__PROBLEM DETAILS__. Gather all lines in the entries below that include the word "controller".

Records from a data source:

# # #

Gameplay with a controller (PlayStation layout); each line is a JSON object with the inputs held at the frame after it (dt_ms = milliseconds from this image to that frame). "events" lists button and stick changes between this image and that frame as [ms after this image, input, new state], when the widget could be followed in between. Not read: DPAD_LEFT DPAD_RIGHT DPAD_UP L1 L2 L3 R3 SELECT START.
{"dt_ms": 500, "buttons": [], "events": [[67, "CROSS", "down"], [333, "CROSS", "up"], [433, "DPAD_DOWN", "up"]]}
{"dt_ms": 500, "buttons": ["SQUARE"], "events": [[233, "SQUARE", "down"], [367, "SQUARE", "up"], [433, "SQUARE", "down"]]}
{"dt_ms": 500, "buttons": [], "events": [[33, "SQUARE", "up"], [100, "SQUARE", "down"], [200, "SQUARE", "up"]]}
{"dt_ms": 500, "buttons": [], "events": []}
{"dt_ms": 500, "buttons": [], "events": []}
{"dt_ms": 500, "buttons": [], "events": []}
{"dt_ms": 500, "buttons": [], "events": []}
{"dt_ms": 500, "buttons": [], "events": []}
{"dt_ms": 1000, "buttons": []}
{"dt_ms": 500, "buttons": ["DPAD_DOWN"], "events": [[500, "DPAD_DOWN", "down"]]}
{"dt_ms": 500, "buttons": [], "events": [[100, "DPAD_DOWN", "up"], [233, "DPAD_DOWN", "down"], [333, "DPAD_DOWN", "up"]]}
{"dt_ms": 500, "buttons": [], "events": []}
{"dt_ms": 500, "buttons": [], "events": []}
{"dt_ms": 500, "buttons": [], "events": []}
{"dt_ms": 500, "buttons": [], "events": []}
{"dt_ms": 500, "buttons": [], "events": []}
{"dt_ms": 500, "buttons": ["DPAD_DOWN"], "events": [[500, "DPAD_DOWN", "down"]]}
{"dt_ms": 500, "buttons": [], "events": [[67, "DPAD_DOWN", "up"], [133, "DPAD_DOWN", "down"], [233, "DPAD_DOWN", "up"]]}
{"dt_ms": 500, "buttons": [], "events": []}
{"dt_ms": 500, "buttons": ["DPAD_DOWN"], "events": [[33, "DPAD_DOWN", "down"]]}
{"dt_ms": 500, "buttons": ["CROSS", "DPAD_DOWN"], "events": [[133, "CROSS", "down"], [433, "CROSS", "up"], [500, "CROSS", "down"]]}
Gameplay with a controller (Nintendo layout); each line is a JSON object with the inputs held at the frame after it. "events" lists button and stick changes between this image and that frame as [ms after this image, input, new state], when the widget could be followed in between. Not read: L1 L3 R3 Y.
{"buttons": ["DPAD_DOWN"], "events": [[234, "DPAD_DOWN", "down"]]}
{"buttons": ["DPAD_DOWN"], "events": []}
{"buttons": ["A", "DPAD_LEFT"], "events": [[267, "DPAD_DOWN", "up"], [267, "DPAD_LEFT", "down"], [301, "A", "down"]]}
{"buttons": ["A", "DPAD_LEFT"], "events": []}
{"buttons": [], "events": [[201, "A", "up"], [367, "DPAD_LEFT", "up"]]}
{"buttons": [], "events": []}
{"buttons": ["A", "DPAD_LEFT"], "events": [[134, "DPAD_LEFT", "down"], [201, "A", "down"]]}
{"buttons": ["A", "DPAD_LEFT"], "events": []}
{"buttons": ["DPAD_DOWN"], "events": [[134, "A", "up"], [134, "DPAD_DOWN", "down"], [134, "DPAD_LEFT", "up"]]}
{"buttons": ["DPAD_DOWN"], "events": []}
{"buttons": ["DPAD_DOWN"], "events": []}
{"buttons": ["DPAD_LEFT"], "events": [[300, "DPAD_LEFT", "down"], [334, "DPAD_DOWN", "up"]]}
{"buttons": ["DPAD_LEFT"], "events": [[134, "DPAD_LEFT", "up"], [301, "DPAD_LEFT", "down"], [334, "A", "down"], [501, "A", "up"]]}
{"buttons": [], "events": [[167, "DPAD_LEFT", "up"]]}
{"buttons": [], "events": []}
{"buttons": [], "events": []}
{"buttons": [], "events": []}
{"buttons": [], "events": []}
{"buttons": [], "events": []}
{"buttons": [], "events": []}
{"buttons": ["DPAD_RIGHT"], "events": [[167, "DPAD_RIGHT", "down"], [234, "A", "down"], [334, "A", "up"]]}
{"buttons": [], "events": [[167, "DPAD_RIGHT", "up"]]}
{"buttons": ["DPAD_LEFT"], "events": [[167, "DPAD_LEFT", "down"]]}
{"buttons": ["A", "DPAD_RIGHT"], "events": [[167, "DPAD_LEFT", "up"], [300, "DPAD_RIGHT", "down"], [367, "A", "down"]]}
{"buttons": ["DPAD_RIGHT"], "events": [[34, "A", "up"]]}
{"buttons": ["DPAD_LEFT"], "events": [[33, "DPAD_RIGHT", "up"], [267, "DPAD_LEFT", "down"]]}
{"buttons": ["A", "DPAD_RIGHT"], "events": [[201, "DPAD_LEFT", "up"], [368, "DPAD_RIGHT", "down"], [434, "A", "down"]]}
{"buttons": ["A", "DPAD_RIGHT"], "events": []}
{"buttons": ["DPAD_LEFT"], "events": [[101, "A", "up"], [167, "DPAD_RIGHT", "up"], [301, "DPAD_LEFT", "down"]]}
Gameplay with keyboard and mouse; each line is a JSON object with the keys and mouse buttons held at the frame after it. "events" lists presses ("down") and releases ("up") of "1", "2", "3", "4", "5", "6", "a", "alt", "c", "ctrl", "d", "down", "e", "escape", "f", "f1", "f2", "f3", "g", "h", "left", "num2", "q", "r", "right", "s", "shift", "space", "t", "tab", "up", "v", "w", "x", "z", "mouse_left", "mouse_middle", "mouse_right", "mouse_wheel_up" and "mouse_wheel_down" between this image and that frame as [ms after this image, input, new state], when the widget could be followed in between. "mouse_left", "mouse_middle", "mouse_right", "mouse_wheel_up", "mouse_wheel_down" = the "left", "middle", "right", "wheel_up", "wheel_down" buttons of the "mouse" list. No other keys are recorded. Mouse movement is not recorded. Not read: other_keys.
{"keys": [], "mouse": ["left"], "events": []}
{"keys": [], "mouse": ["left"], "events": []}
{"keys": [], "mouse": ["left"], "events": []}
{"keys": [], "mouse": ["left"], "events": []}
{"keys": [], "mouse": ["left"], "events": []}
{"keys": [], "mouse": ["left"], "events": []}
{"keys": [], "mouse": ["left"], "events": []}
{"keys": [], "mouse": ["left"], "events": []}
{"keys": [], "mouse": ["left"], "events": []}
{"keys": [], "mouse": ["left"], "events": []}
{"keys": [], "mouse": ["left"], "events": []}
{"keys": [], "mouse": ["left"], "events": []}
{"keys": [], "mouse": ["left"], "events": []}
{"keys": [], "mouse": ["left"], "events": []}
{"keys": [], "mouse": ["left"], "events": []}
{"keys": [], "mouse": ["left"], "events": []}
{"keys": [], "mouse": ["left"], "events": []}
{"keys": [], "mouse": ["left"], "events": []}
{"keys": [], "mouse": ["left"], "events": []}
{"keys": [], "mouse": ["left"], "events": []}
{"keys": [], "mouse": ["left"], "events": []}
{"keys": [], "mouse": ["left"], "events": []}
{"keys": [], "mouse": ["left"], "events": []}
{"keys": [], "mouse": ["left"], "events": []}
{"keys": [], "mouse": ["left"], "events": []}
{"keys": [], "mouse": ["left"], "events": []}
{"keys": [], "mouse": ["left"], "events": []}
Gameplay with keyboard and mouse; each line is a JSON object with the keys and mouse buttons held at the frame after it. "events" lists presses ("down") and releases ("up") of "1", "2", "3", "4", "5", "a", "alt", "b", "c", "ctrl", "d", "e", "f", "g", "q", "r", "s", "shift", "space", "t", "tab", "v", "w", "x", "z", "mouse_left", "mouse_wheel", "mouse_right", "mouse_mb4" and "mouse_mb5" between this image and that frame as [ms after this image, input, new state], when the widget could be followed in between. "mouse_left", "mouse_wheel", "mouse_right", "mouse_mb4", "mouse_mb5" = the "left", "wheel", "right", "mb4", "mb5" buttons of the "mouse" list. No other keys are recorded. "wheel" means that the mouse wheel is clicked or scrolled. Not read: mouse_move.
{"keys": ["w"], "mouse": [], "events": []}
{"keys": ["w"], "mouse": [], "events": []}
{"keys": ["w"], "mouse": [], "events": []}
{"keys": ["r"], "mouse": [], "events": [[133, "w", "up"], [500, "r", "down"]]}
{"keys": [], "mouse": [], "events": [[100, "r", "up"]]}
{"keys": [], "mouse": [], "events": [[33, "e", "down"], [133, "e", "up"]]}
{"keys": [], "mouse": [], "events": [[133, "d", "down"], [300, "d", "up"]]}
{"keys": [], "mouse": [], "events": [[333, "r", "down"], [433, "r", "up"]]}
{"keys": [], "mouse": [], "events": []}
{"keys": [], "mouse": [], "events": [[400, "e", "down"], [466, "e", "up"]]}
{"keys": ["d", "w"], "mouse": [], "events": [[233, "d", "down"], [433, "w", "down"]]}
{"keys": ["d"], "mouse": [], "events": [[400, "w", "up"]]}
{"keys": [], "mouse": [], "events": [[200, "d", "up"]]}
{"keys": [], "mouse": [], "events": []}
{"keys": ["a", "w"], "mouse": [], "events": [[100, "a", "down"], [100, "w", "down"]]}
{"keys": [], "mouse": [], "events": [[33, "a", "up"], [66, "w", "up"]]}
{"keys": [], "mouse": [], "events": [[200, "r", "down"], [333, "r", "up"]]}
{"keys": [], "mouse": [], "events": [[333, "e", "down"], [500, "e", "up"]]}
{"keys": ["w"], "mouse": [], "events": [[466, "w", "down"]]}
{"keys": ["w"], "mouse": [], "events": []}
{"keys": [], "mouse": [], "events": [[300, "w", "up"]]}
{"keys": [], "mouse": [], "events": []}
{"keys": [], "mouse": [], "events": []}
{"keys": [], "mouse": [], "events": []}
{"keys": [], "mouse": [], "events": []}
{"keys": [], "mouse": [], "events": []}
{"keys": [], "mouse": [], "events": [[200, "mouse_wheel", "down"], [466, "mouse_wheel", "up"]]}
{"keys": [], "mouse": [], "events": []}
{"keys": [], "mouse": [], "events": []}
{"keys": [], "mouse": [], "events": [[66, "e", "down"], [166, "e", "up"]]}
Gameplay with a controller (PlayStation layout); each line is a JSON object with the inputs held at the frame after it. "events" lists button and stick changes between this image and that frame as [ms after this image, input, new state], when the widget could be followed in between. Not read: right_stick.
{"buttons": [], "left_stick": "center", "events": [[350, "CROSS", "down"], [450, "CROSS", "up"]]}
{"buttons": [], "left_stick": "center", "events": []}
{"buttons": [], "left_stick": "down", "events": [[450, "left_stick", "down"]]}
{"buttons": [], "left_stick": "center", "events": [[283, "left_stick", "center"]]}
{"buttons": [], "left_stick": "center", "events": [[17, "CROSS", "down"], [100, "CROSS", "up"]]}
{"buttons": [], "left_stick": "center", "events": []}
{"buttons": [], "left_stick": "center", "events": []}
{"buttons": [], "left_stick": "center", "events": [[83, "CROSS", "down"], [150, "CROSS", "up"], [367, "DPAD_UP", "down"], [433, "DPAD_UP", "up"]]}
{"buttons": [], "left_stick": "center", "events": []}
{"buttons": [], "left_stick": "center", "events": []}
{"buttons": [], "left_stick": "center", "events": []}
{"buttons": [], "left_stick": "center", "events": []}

# # #

__FINAL ANSWER__.
Gameplay with a controller (PlayStation layout); each line is a JSON object with the inputs held at the frame after it (dt_ms = milliseconds from this image to that frame). "events" lists button and stick changes between this image and that frame as [ms after this image, input, new state], when the widget could be followed in between. Not read: DPAD_LEFT DPAD_RIGHT DPAD_UP L1 L2 L3 R3 SELECT START.
Gameplay with a controller (Nintendo layout); each line is a JSON object with the inputs held at the frame after it. "events" lists button and stick changes between this image and that frame as [ms after this image, input, new state], when the widget could be followed in between. Not read: L1 L3 R3 Y.
Gameplay with a controller (PlayStation layout); each line is a JSON object with the inputs held at the frame after it. "events" lists button and stick changes between this image and that frame as [ms after this image, input, new state], when the widget could be followed in between. Not read: right_stick.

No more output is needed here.